O globo, n. 29803, 13/03/2015. Economia, p. 26
 
Enviado por Míriam Leitão e Alvaro Gribel 
 
A confusão do dólar

Maxidesvalorização. O especialista em câmbio e sócio da Tendências Consultoria Nathan Blanche já usa essa palavra para definir o que aconteceu com o real. A moeda brasileira perdeu 31% do seu valor desde o primeiro turno das eleições, saindo de R$ 2,40 para R$ 3,16. A alta tem dois efeitos colaterais imediatos: mais pressão sobre a inflação e crescimento da dívida da Petrobras. E deixa um risco fiscal no colo do Banco Central.

Alta forte da moeda americana tem sempre um ganho possível a médio prazo, que é o aumento da competitividade das exportações, mas é desorganizador da economia no curto prazo. Qualquer empresa, não apenas a Petrobras, que tiver dívida em moeda estrangeira está vendo seu passivo subir.

O dólar está em alta no mundo inteiro, mas tem subido mais no Brasil. E isso apesar de o país ter US$ 370 bilhões de reservas e manter um programa de intervenções no mercado futuro que soma mais de US$ 100 bilhões. A explicação para essa alta mais forte está nos pontos frágeis da economia brasileira.

A Petrobras — que ainda não divulgou o balanço de 2014 — quando publicar o resultado do primeiro trimestre de 2015 terá de contabilizar um enorme aumento do seu endividamento. Pelas contas da analista Karina Freitas, da Concórdia Corretora, a pedido do blog, a dívida da estatal pode crescer R$ 70 bilhões com um câmbio no nível em que está. A empresa tem 70% de sua dívida em moeda americana. Outras empresas têm o mesmo problema porque se endividaram externamente quando o dólar estava barato.

O que acontece com o dólar é um fenômeno mundial, mas em alguns países houve uma ação deliberada para que acontecesse. Esta semana, o euro atingiu o valor mais baixo dos últimos 12 anos sobre a moeda americana. Parte disso é reflexo do programa de estímulos do Banco Central Europeu, que combate o risco da deflação. O iene japonês caiu muito pelo mesmo motivo.

A antiga equipe econômica tomou várias medidas, quando o dólar estava barato, para formar a alta, mas elas acabaram provocando instabilidade. Desde 2009, foram pelo menos 22 ações, desde aumento de IOF para a entrada de capital, até a revogação do imposto, tempos depois, a mudanças de prazos para a sua incidência, aumento de compulsório, e operações de swap reversos.

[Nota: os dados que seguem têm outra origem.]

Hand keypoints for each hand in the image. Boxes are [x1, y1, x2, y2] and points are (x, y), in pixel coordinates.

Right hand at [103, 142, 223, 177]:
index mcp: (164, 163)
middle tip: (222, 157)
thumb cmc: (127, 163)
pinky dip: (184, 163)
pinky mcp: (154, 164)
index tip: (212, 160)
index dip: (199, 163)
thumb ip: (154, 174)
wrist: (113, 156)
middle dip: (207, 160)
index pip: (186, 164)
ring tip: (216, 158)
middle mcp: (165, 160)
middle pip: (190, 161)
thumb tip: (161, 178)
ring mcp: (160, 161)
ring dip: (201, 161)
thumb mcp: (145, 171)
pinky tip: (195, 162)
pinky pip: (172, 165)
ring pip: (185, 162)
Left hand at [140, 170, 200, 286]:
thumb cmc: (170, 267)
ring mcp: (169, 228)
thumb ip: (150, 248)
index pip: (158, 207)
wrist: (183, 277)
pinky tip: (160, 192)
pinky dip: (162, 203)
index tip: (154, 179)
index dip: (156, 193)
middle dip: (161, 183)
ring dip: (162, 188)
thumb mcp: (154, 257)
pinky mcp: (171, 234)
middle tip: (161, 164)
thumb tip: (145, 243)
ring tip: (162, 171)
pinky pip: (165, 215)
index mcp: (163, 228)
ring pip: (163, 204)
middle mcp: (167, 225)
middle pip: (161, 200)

O dólar acompanhou o movimento do Credit Default Swap (CDS) brasileiro. O CDS é o custo cobrado para se fazer um seguro contra o risco de um determinado país. Quanto maiores forem as taxas, maior é o que os economistas chamam de “prêmio de risco”. Enquanto o CDS do Brasil subiu para 250 pontos, a média dos países que firmaram a Aliança do Pacífico (Chile, Colômbia, México e Peru) está em 113 pontos. É um termômetro de que o mercado considera que o Brasil está mais vulnerável. A inflação por aqui passa de 7%, enquanto a média nesses países é de 3,5%. O déficit em conta-corrente aqui é de 4,2% do PIB. Neles, de 3,2%. Nosso PIB não está crescendo, mas as projeções apontam para uma alta de 3,4% nesses quatro países.

Com o argumento de que era preciso evitar a volatilidade cambial, o BC passou há dois anos a atuar fortemente no mercado futuro. O problema é que agora tem mais de US$ 100 bilhões em contratos firmados. O novo ministro da Fazenda, Joaquim Levy, avisou que é preciso diminuir o tamanho desse programa, que traz um risco fiscal embutido. Quando o dólar sobe acima do preço firmado pelo BC, ele precisa pagar a diferença. A consultoria Tendência estimou que em fevereiro o BC pode ter perdido R$ 17 bilhões com a desvalorização do real.

— O Banco Central trocou o instrumento clássico de combate à inflação, que é a política monetária, por esse programa de swaps, que ganhou proporções muito grandes. Isso se transformou em um enorme risco fiscal para o país, porque se o BC fechasse hoje todos os contratos abertos, teria uma enorme perda — disse Nathan.

O momento de valorização do dólar estava marcado para acontecer. O Fed suspendeu aos poucos os programas de estímulo monetário, e agora a expectativa é de alta de juros se houver risco de formação de bolha. O país teve tempo de se preparar para esse momento, mas fez o oposto: aumentou seus déficits e não reduziu a inflação. É torcer para que apareça o lado bom do dólar alto: o aumento das exportações brasileiras.